Page-level text extractions
+ + + +
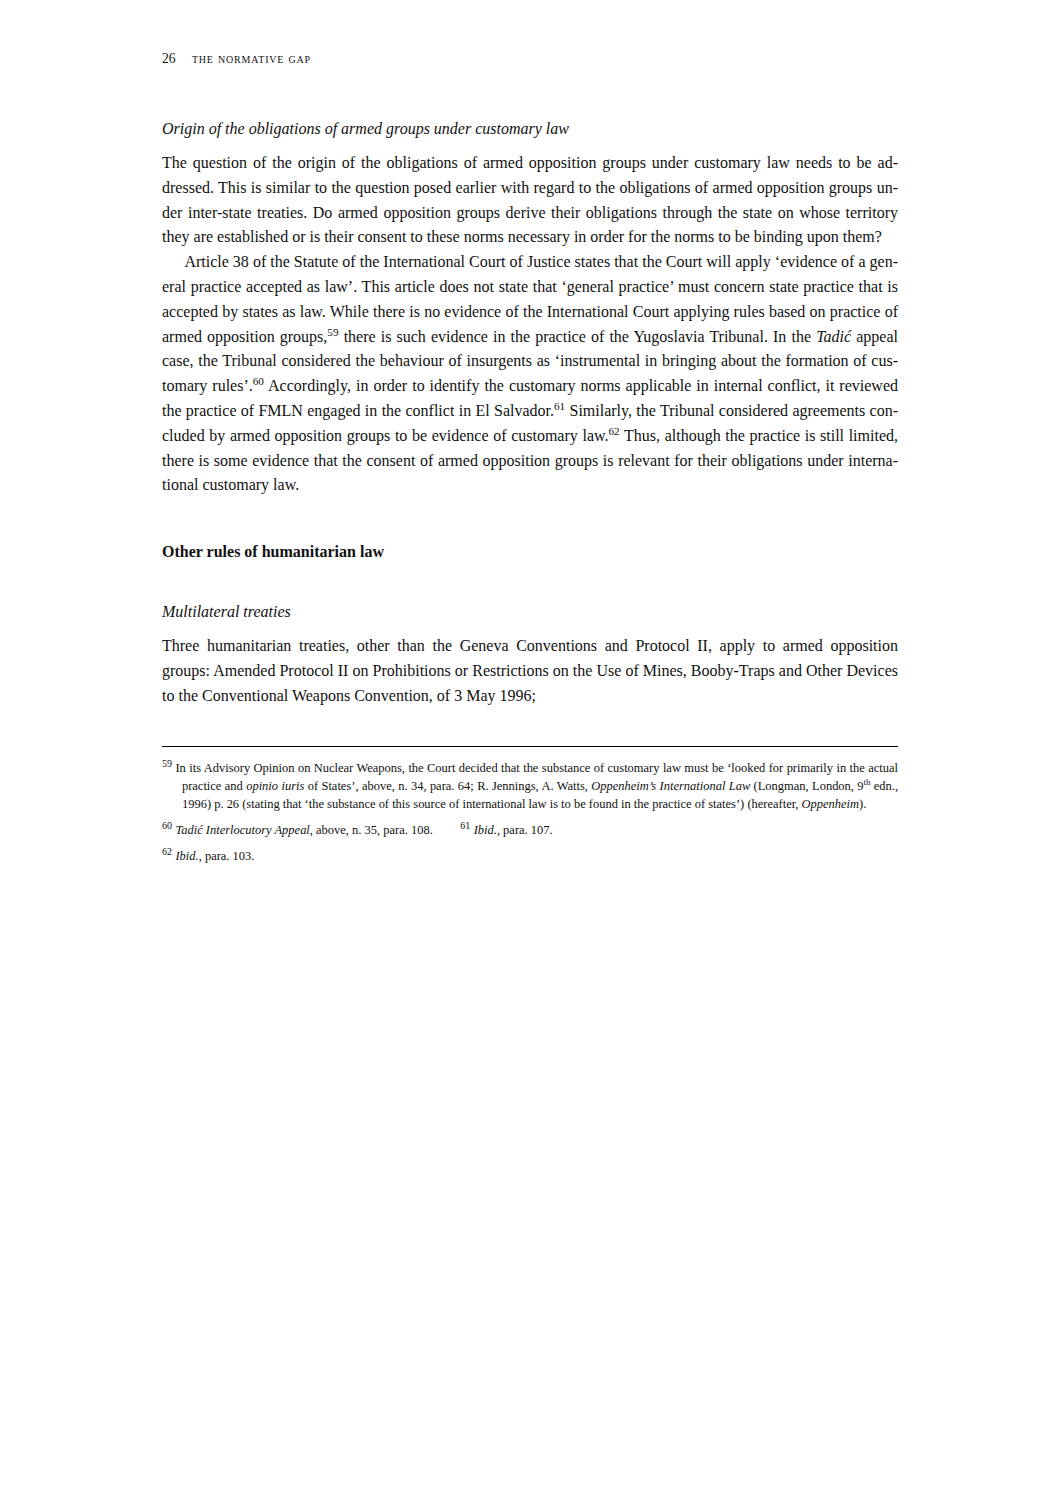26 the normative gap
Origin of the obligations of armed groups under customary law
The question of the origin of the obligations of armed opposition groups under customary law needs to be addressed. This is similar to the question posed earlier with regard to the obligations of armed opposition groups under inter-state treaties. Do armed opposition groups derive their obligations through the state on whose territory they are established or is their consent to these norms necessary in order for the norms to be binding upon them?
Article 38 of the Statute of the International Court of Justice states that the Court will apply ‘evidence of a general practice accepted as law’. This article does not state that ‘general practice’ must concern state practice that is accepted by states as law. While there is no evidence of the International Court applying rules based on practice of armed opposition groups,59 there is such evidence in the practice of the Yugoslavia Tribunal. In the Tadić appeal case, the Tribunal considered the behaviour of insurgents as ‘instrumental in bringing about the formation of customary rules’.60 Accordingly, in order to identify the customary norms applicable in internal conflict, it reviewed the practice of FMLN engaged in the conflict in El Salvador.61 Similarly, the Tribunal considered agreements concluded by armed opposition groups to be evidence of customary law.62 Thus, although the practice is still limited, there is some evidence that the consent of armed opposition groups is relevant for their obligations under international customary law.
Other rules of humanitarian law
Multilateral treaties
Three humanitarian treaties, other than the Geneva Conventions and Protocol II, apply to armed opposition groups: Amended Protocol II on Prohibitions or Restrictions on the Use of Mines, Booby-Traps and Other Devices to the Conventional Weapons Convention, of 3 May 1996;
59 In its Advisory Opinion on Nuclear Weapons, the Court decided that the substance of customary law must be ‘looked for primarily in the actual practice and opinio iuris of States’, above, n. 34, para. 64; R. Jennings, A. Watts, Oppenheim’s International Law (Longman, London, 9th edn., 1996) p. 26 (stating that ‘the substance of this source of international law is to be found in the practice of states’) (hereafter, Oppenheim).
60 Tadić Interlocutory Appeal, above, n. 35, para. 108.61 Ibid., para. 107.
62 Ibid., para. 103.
+ + + +
Please state the number of lines above that hold the string "Other", with nothing else added.

2